(DOCUMENT TEXT):
Finn Brooks: Wait, that's — yeah. That actually just clicked for me.

Clara Bennett: And the US Navy in the Red Sea right now — that is not a metaphor. Houthi attacks on commercial vessels, 2023 into 2024, triggered a full multinational coalition response led by the US Navy. They are literally protecting the trade-route economics that fund the military that is doing the protecting.

Finn Brooks: No but seriously — the same mechanism, three centuries later, just with guided missiles instead of cannons. Britain runs the loop in 1700, the US Navy runs it in 2024, and the underlying circuit is identical.

Clara Bennett: Which is why naming the two pillars actually matters here. Military capacity — force projection, logistics, the technology to sustain it — and economic capacity — GDP, the industrial base, integration into global trade and finance. Neither pillar alone closes the circuit. The loop between them is the mechanism.

Finn Brooks: Right — but the part that doesn't fit is, why does the loop ever break? Because if it's self-reinforcing, it should just... keep going. Indefinitely.

Clara Bennett: That's the complication. The loop can feed itself — or it can, mm, start feeding on itself. Military spending that grows faster than the economic base it's supposed to protect stops being a complement and starts being a drain. The pillars aren't just reinforcing. They can cannibalize each other.

(WHAT YOU NEED TO DO): In the conversation above, Clara Bennett defines the two pillars. List every component she names for each pillar, grouped under the pillar it belongs to.

(DATA PROVIDED):
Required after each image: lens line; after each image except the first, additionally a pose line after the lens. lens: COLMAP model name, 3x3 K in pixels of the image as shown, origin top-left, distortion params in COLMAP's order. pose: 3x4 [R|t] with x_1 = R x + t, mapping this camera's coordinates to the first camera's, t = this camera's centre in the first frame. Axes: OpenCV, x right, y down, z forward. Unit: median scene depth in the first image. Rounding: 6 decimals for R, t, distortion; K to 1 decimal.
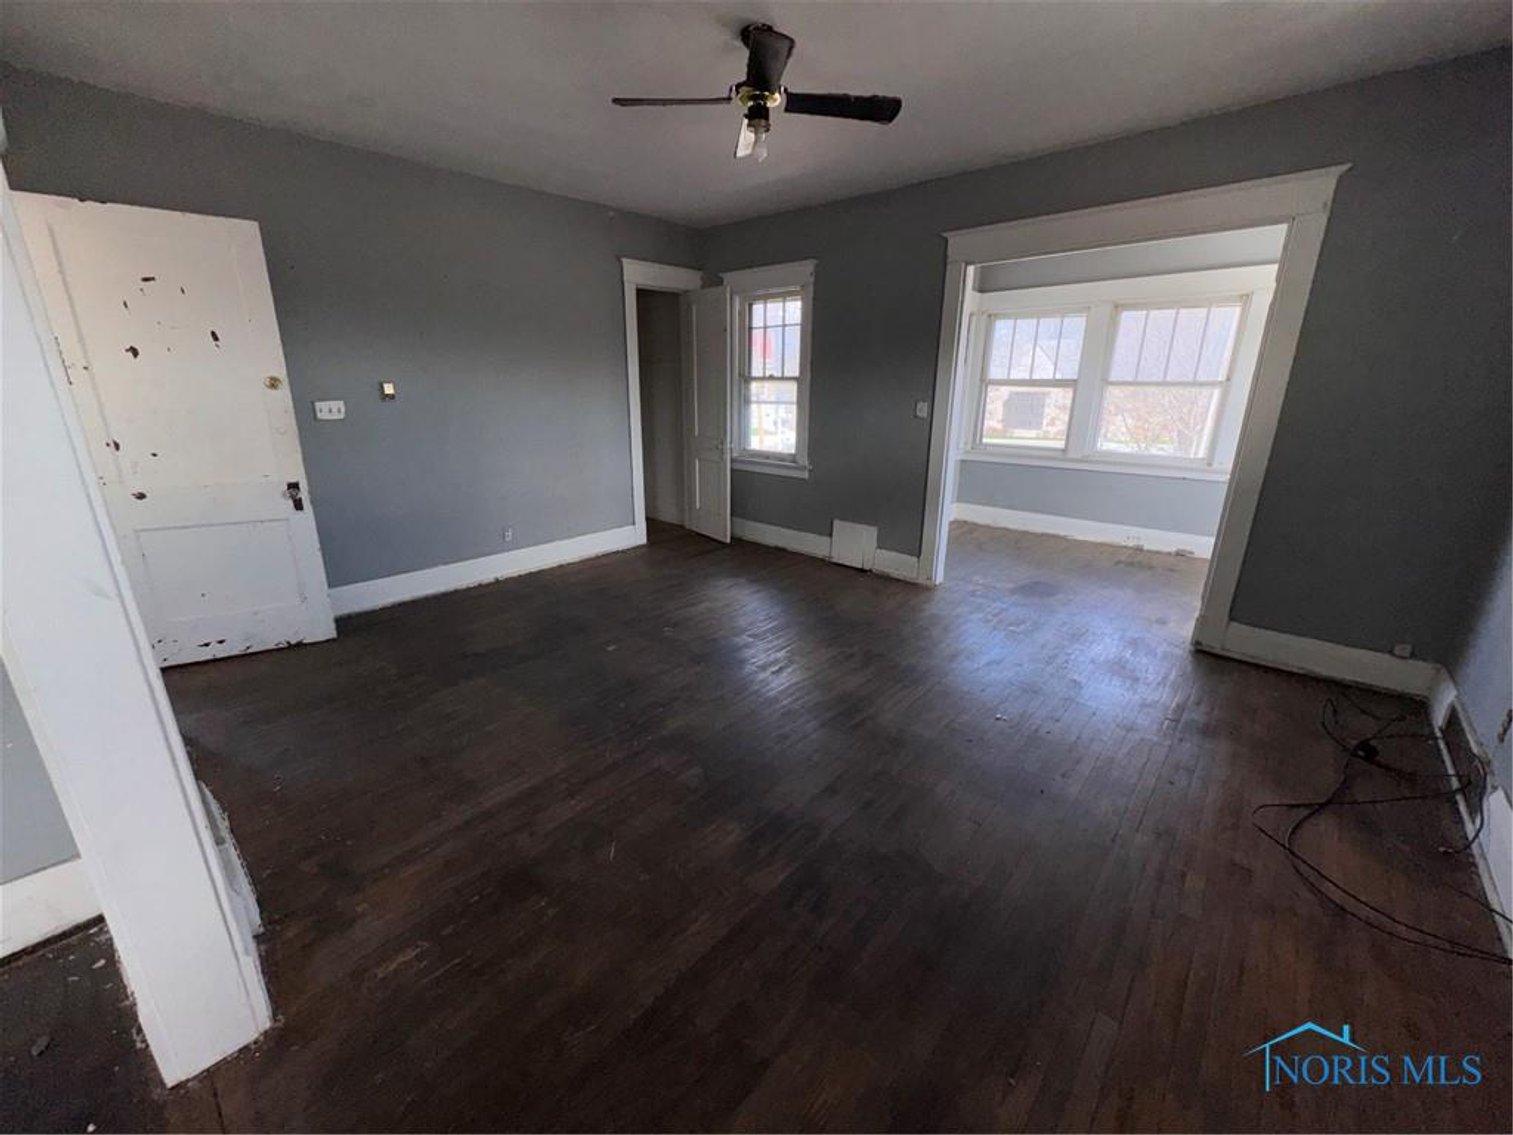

(EXERCISE SOLUTION):
Military capacity:
- force projection
- logistics
- the technology to sustain it

Economic capacity:
- GDP
- the industrial base
- integration into global trade and finance